__TASK ITEM 1__
In the 1909 VDB cent text below, rewrite the paragraph that begins "This guide covers exactly" as a short list that keeps its main facts.
__TASK ITEM 2__
Copy word for word the part of the 1909 VDB cent text that opens with the words containing "This guide covers" and closes with "is so dramatic.".
__TASK ITEM 3__
Pick up the 1909 VDB cent text below at its end and continue writing it.

***** TEXT EXCERPT *****

This guide covers exactly what the Philadelphia 1909 VDB is worth at every grade, how to distinguish it from both the scarce 1909-S VDB and the plain 1909 Philadelphia cent without initials, and why the mintage gap between the two mints is so dramatic.
What it's worth (catalog values by grade)
Values below are pulled from the LuckyCoin catalog for the Philadelphia (no mintmark) V.D.B. coin. The full grade-by-grade chart lives on the 1909 VDB coin page.

***** THE DATA *****

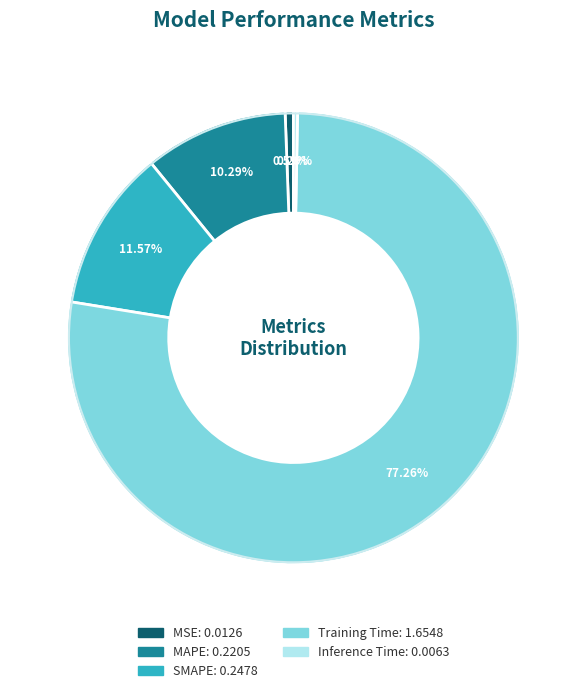

Which has a higher value, Training Time or Inference Time?

Training Time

*****

__ANSWER SPACE 1__
The guide covers the Philadelphia 1909 VDB:
- its value at every grade
- how to tell it apart from the scarce 1909-S VDB and from the plain 1909 Philadelphia cent without initials
- why the mintage gap between the two mints is so dramatic

__ANSWER SPACE 2__
This guide covers exactly what the Philadelphia 1909 VDB is worth at every grade, how to distinguish it from both the scarce 1909-S VDB and the plain 1909 Philadelphia cent without initials, and why the mintage gap between the two mints is so dramatic.

__ANSWER SPACE 3__
| Grade | Approximate Value | What this grade looks like |
|---|---|---|
| AG-3 | $6 | Heavily worn; date and VDB barely legible |
| G-4 | $10 | Lincoln's outline clear; major details flat |
| VG-8 | $11 | Some hair detail visible; full rim |
| F-12 | $12 | Most hair detail visible; bowtie distinct |
| VF-20 | $13 | Most details sharp; light wear on highest points |
| XF-40 | $14 | All details sharp; trace wear on hair and cheek |
| AU-50 | $16 | Slight wear on highest points; luster mostly intact |
| AU-58 | $18 | Faintest wear; original mint luster mostly intact |
| MS-60 | $21 | No wear; noticeable contact marks or blemishes |
| MS-63 | $45 | No wear; minor contact marks; brown/red-brown color |
| MS-64 | $65 | Above-average strike; few distracting marks |
| MS-65 | $130 | Sharp strike, nearly mark-free, original color |
| MS-66 | $500 | Exceptional preservation; strong luster |
| MS-67 | $1,300 | Near-perfect; top of the population range |
Catalog snapshot. Coin markets move — for any transaction, check current dealer pricing and the live grade-by-grade chart.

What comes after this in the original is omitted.